To say it all, probably the few using the Genos & Co as an expander will only send a single channel at a time (and record back the audio into a DAW). When all the recordings are made, the final mix down is done into the DAW with all the bells and whistles it can offer (including a full stack of effects applicable separately to each channel).
Our software (
www.groovyband.live) on the other hand sends up to 16 channels altogether (8 accompaniment parts, 4 parts from the first manual, 4 parts from the second manual + pedalboard). And the result is crowded enough that you really do not need more. And anyway you will be limited by the sound generator polyphony (notes drop out) or DSP effects (audio quality).
So in my opinion a single
class compliant midi port is the way to go. I respect your opinion though. If you really need 2, then a second class compliant usb cable is an option. OR you could offer 2 ports on a single midi cable with a proprietary driver (for the very few who actually need 2 ports).
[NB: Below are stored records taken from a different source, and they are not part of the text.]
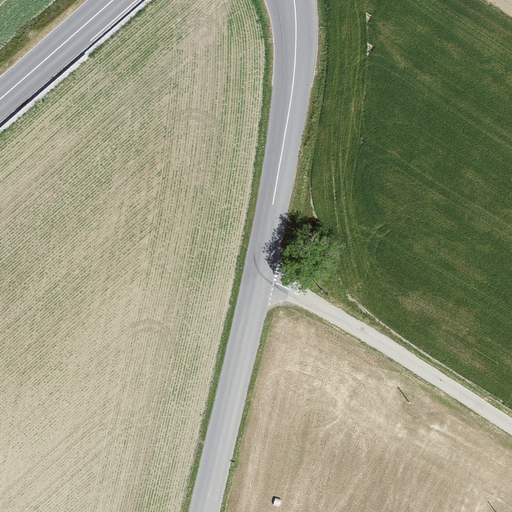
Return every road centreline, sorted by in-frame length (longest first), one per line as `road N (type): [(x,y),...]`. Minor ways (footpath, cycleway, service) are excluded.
road 1 (tertiary): [(292,0),(293,80),(208,511)]
road 2 (track): [(511,431),(260,268)]
road 3 (tertiary): [(0,96),(112,0)]
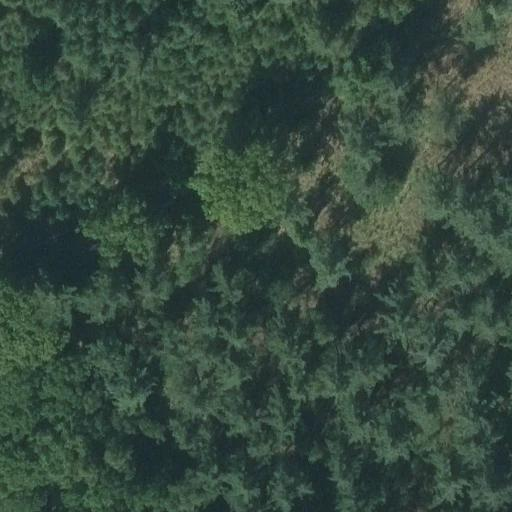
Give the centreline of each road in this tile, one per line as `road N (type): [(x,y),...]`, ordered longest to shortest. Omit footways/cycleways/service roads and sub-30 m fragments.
road 1 (track): [(431,0),(359,72),(230,165),(19,258)]
road 2 (track): [(0,267),(19,258),(56,289),(151,405),(276,511)]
Proprietary drivers have the bad habit of not being updated when the manufacturer goes out of business or when it has no more economic interest to support an old out of production product. As a matter of fact, products tend to out live their proprietary drivers.
And the world is full of perfectly usable devices whose drivers have been only updated to, say, Windows XP. And hence they must be scraped because they are useless on modern PCs.
To make things worse, Yamaha does NOT provide any driver for Android devices, which represent the vast majority of mobile devices out there, and certainly the future.
You can probably sell a 4k€ device to a ~70 years old wealthy man, asking him to install a 1990s proprietary driver in his old fashioned desktop PC. If you want to sell something to a millennial, to start with you cannot ask 4k€, and then it must connect hassle free to his smartphone.
If you fail to do that you are out of business. Period. And things happen fast (before 2008 the smartphone did not even exist!!). And if in 2020 you are still selling a product designed in the 1990s then there is a problem.
It is hard to be a "brick & mortar" XX century company selling electronic devices in a market where software, web, and interconnections are the king. The gigantic failure Yamaha incurred with their e-commerce web site when they wanted to offer a free download of their expansion packs says it all.
In any "digital" company the responsible of such an epic failure would have been court-martialed on the spot, and directly sent to the firing squad. But if you are brick & mortar you do not even see the failure, and hence do not even feel the need to apologize for that.